It seems the state Board of Land and Natural Resources may be the one to decide whether the contested case hearing over the Conservation District Use Permit (CDUP) for the Kalo`i Gulch Drainage Improvements at One`ula Beach Park will continue with Kua`aina Ulu `Auamo (KUA) as the petitioner in place of native Hawaiian limu expert Henry Chang Wo, Jr., who passed away in September.
KUA’s and Chang Wo’s attorneys with the Native Hawaiian Legal Corporation filed a motion with the Land Board on September 17 asking for the substitution, as well as for an expedited decision on whether or not the project needed a supplemental environmental impact statement (SEIS).
On October 23, attorneys for the permit applicants — Haseko (`Ewa), Inc., the University of Hawai`i, the state Department of Hawaiian Home Lands, and the City and County of Honolulu’s Department of Planning and Permitting — argued that the 1st Circuit Court, not the Land Board, had the authority to decide whether KUA can take Chang Wo’s place in the case, which was appealed to the court in 2014. They also argued that KUA, a non-profit group of native Hawaiian cultural practitioners, lacked any special interest or right that would be directly or immediately affected by the CDUP. If issued, the permit would allow the lowering of a sand berm at One`ula Beach Park to allow stormwater runoff to enter the ocean where Chang Wo collected limu and taught community members how to maintain the beds. Such an interest, the applicants’ attorneys argued to the Land Board, is required to achieve standing in a contested case.
To allow KUA to take Chang Wo’s place as petitioner “would be to open the back door to KUA’s participation where it would not have been allowed entry through the front door,” their memo in opposition states.

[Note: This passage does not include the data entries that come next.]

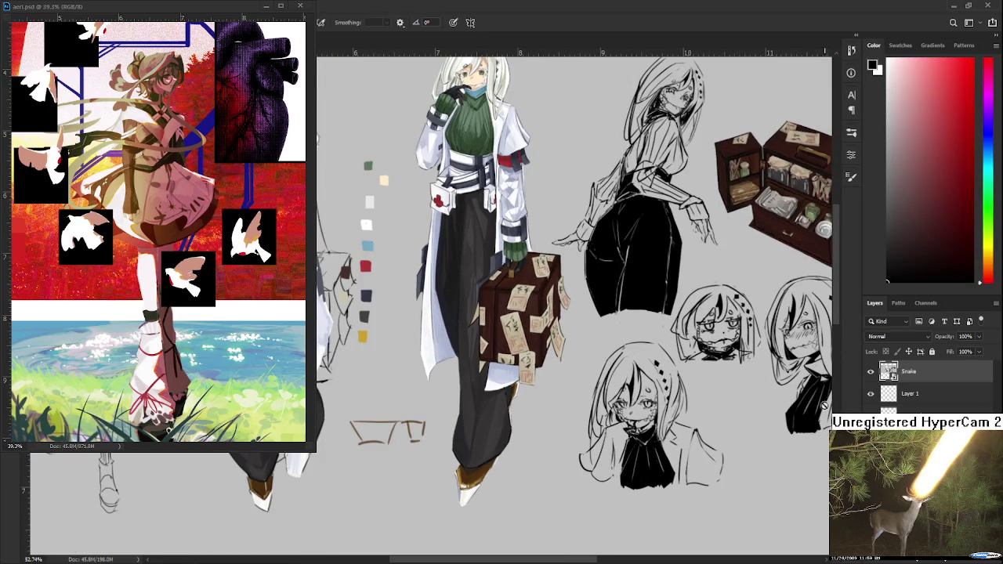
pyautogui.press('ctrl+Tab')
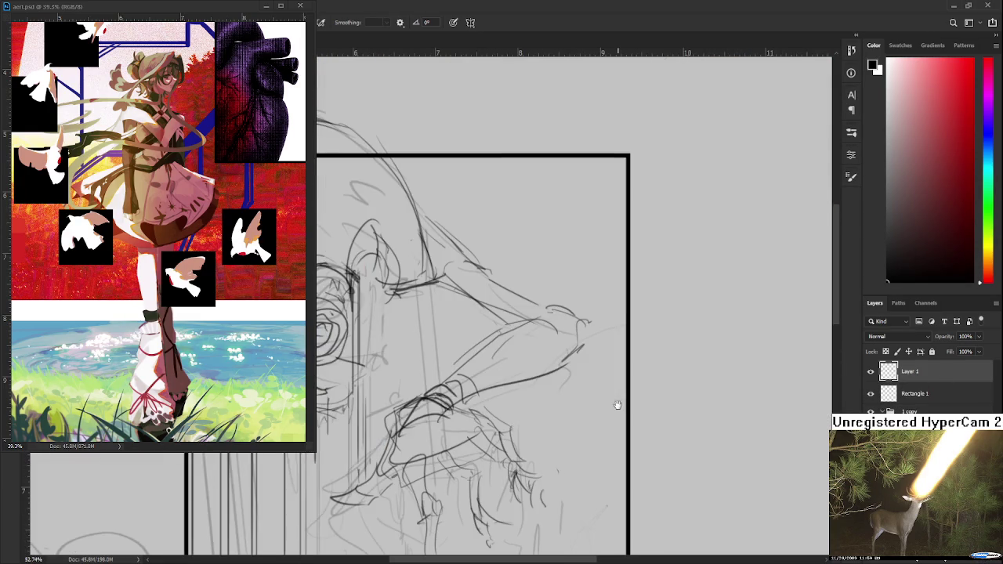
# Extend the drip lines below the rose with a long thin vertical stroke.
pyautogui.scroll(-1, 618, 405)
pyautogui.scroll(-1, 685, 352)
pyautogui.scroll(-1, 639, 404)
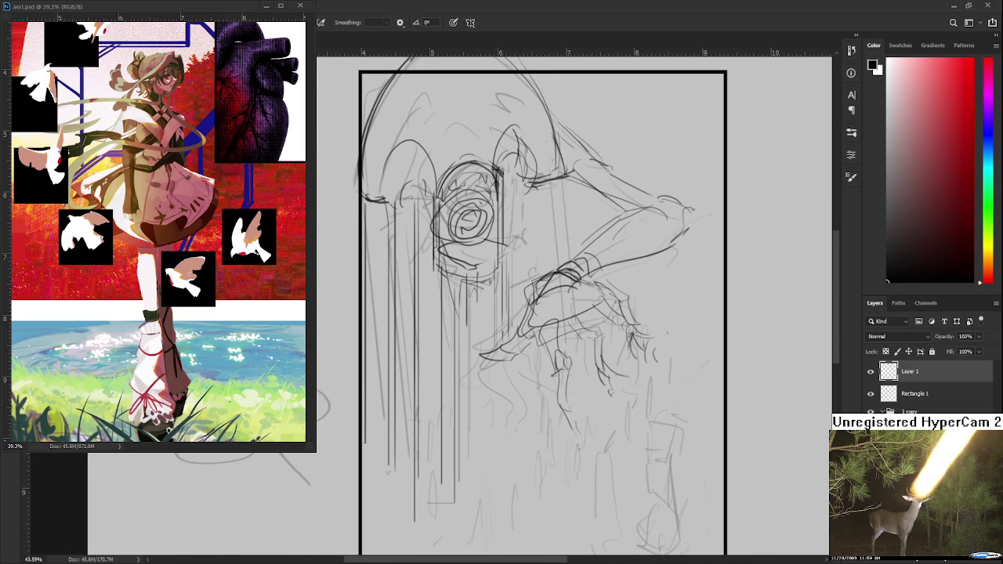
pyautogui.scroll(1, 469, 313)
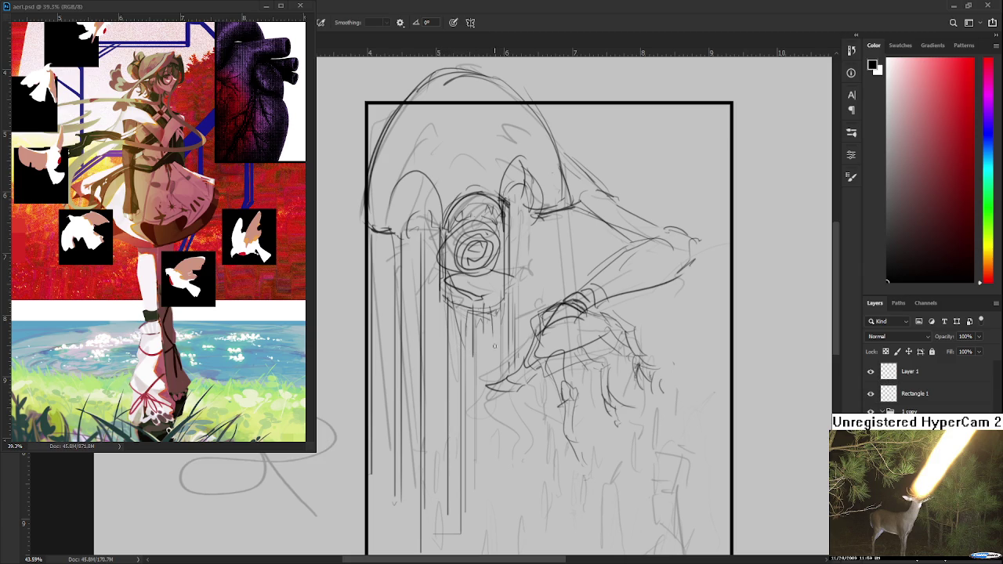
pyautogui.moveTo(490, 297); pyautogui.dragTo(491, 389)
# Add two short vertical pencil strokes under the drip lines.
pyautogui.press('e')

In their October 27 response, NHLC attorneys David Kimo Frankel and Liula Nakama pointed out that their motion was filed under the Land Board’s administrative rules, not a Circuit Court rule. And under the board rules, it has the right to allow substitutions following the death of a party in a contested case. “And in fact, [1st Circuit] Judge [Rhonda] Nishimura expects nothing less, as she made clear in chambers,” they wrote, referring to comments she made during an October 2 status conference.
The standard for such a substitution under the Land Board’s rules is simply that good cause must be shown, Frankel and Nakama wrote.
“It would be illogical and unfair to interpret [the Land Board’s substitution rule] to allow perpetual corporations and agencies to freely substitute and sell interests, but deny that ability to Native Hawaiians who live, breathe and die,” they wrote, adding that the suggestion from the applicants’ attorneys that the substitution motion was intended to circumvent the Land Board’s contested case rules was insulting.
“There was no reason for KUA to intervene in the contested case hearing earlier because Uncle Henry was already doing so, and the BLNR’s rules discourage redundant intervention. … The applicants are arguing that Native Hawaiian cultural practices enjoyed by generations of Hawaiians can be extinguished by the death of a single Hawaiian. The fact that Native Hawaiians use this area to gather limu and fish has never been in question,” Frankel and Nakama wrote.
Not only should the Land Board authorize the substitution, they argued it should also immediately decide whether the applicants need to prepare an SEIS, which is an issue the 1st Circuit Court remanded to the board.
“The parties submitted arguments and proposed findings as to that issue seven months ago. [The board] can and should render its decision right away,” they wrote.
In a November 4 filing, the applicants’ attorneys agreed that Judge Nishimura “did indicate an inclination to have the board, rather than herself, render a decision on the motion to substitute.” However, they took serious issue with the NHLC’s statement that she had expressed an “inclination … to allow the substitution to take place.” She did not say that, according to a declaration by Haseko attorney Yvonne Izu.
“It would impugn Judge Nishimura’s integrity to suggest that she would express her inclination on a matter without having even reviewed the pleadings,” the attorneys wrote.
They also disputed the NHLC’s claim that they had insisted on scheduling a status conference so soon after Chang Wo’s death. University of Hawai`i attorney Lisa Bail countered that it was Judge Nishimura who had requested the conference, not the applicants.
Their filing was not provided for under the Land Board’s order on the NHLC’s substitution motion, but the applicants’ attorneys wrote that they had to comment on the NHLC’s “misrepresentations,” especially since the Land Board may make a decision on the motion without holding oral arguments.
They asked that the board either consider their arguments in their decision making or schedule oral arguments.
The Land Board had not issued any ruling by press time.